In our series The Creative Destruction of Medicine, I’m trying to get into critical aspects of how we can Schumpeter or reboot the future of healthcare by leveraging the big innovations that are occurring in the digital world, including digital medicine.

But one of the things that has been missed along the way is that how we do clinical research will be radically affected as well. We have this big thing about evidence-based medicine and, of course, the sanctimonious randomized, placebo-controlled clinical trial. Well, that’s great if one can do that, but often we’re talking about needing thousands, if not tens of thousands, of patients for these types of clinical trials. And things are changing so fast with respect to medicine and, for example, genomically guided interventions that it’s going to become increasingly difficult to justify these very large clinical trials.

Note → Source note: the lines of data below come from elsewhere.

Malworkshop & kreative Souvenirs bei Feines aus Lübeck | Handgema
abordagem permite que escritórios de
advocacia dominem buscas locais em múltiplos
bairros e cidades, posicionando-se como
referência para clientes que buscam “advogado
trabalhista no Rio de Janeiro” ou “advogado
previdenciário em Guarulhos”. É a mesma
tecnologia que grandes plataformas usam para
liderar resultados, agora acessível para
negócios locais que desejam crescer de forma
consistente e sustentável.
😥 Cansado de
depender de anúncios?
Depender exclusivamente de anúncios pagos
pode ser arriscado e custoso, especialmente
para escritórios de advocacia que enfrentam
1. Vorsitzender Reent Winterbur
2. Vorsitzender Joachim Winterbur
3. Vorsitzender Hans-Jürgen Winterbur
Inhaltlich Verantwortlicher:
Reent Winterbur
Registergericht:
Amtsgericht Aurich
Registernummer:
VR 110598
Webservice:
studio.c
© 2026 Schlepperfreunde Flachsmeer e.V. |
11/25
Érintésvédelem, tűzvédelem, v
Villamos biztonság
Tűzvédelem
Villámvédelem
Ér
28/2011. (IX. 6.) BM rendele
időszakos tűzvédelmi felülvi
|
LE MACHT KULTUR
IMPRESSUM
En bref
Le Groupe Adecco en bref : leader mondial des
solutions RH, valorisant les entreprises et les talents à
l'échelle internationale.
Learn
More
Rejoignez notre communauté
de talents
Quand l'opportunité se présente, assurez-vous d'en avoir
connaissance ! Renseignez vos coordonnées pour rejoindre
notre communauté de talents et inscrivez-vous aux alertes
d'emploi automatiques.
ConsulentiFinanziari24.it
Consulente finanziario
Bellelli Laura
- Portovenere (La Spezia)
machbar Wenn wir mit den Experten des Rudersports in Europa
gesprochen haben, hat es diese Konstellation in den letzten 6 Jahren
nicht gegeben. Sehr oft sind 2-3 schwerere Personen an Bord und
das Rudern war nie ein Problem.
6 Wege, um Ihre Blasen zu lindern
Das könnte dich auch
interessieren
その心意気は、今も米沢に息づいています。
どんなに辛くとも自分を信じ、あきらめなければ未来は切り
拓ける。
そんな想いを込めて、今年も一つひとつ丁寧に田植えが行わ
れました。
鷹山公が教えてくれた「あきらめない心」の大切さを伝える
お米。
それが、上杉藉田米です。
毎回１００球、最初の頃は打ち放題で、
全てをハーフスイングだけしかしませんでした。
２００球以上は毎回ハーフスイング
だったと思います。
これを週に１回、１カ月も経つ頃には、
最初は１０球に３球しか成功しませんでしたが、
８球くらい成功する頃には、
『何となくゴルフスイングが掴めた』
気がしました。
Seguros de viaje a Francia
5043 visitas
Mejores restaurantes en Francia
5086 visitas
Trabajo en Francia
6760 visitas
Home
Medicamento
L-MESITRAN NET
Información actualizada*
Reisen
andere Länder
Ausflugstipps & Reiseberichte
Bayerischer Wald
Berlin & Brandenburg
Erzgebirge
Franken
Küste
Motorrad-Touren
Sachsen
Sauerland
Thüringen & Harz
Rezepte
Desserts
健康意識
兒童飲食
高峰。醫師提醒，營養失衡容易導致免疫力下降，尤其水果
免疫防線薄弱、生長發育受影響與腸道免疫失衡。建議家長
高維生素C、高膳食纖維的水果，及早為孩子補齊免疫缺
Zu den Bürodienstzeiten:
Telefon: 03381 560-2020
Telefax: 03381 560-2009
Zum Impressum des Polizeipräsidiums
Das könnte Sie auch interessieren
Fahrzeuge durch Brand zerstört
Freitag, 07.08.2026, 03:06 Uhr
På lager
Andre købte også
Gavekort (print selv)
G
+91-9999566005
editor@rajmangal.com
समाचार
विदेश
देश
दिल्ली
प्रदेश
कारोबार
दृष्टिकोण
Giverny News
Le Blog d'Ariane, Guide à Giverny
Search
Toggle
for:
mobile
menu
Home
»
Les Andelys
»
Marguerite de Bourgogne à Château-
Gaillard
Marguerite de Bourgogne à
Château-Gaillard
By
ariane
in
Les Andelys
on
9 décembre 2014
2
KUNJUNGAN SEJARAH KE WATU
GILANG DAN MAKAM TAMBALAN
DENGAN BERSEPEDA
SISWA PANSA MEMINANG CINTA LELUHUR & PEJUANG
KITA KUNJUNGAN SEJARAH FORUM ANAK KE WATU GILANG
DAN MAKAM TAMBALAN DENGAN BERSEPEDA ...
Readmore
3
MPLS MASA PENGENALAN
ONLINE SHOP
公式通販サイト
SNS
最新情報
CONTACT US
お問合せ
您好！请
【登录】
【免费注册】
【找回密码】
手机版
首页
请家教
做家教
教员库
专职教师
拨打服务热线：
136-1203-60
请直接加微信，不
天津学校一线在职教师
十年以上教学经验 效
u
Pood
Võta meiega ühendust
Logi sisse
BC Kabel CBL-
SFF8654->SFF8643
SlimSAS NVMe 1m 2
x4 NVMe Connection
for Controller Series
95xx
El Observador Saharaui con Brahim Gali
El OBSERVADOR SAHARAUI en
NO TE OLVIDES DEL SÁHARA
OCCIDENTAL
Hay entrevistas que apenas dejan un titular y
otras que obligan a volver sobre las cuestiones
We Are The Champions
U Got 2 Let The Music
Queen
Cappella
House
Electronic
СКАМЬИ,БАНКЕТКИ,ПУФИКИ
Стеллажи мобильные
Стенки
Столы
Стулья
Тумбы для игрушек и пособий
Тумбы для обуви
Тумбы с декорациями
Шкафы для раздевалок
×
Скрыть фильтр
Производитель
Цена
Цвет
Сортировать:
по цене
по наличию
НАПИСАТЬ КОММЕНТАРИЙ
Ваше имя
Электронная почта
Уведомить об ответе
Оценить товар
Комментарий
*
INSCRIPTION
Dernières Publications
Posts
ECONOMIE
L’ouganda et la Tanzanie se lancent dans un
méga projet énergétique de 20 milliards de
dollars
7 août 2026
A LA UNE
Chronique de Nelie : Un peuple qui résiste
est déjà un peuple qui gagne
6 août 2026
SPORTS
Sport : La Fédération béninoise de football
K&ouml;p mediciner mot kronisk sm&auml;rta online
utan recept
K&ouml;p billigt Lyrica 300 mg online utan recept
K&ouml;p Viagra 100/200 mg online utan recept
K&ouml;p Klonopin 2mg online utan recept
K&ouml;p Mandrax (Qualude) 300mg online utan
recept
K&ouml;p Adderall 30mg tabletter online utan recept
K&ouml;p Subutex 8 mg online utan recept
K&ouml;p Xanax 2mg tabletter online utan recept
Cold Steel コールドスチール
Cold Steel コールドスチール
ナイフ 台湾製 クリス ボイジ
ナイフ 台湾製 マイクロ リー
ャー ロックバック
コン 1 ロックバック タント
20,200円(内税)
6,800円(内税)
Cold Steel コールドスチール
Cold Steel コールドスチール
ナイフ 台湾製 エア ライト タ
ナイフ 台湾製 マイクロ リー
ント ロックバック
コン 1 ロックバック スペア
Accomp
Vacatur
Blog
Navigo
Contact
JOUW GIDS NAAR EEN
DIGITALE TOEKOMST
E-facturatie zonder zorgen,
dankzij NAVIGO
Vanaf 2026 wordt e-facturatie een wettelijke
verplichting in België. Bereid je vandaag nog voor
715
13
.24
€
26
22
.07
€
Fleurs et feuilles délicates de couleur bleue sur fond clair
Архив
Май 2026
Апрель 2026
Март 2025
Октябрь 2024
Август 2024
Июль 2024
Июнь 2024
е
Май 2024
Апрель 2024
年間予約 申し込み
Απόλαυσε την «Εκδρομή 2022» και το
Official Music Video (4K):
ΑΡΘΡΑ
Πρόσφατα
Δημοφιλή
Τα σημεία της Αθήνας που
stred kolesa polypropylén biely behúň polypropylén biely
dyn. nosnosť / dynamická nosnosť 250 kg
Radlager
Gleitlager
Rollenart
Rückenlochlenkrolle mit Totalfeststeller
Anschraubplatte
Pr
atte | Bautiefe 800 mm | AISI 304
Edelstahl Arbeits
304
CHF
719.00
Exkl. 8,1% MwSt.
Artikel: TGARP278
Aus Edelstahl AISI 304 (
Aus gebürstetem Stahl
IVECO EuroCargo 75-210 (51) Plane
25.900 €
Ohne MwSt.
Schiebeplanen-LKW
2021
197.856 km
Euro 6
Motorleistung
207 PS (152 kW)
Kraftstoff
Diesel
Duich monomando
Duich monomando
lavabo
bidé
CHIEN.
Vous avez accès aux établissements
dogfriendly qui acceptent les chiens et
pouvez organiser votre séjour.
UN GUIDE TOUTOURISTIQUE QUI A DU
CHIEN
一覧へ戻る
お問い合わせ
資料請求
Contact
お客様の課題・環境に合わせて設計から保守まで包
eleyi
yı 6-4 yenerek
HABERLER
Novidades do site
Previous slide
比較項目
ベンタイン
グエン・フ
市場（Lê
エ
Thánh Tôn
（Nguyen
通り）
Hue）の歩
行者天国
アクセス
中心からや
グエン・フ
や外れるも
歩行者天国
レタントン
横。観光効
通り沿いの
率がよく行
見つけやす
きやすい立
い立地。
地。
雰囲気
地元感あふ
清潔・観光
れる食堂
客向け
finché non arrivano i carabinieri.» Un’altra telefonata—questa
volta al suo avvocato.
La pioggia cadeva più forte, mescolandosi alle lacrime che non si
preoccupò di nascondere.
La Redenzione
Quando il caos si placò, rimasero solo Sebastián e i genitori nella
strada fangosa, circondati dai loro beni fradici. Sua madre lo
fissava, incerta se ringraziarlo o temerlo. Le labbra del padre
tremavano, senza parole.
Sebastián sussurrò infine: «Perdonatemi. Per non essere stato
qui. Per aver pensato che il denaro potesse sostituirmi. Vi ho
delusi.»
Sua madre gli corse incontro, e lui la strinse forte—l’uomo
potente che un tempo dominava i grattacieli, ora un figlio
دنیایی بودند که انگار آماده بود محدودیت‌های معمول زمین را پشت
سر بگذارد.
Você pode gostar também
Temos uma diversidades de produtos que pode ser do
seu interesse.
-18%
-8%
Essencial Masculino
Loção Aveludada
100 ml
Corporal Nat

For example, there was a drug trial for melanoma and the mutation of BRAF, which is the gene that is found in about 60% of people with malignant melanoma. When that trial was done, there was a placebo control, and there was a big ethical charge asking whether it is justifiable to have a body count. This was a matched drug for the biology underpinning metastatic melanoma, which is essentially a fatal condition within 1 year, and researchers were giving some individuals a placebo.

Would we even do that kind of trial in the future when we now have such elegant matching of the biological defect and the specific drug intervention? A remarkable example of a trial of the future was announced in May.[1] For this trial, the National Institutes of Health is working with [Banner Alzheimer’s Institute] in Arizona, the University of Antioquia in Colombia, and Genentech to have a specific mutation studied in a large extended family living in the country of Colombia in South America. There is a family of 8000 individuals who have the so-called Paisa mutation, a presenilin gene mutation, which results in every member of this family developing dementia in their 40s.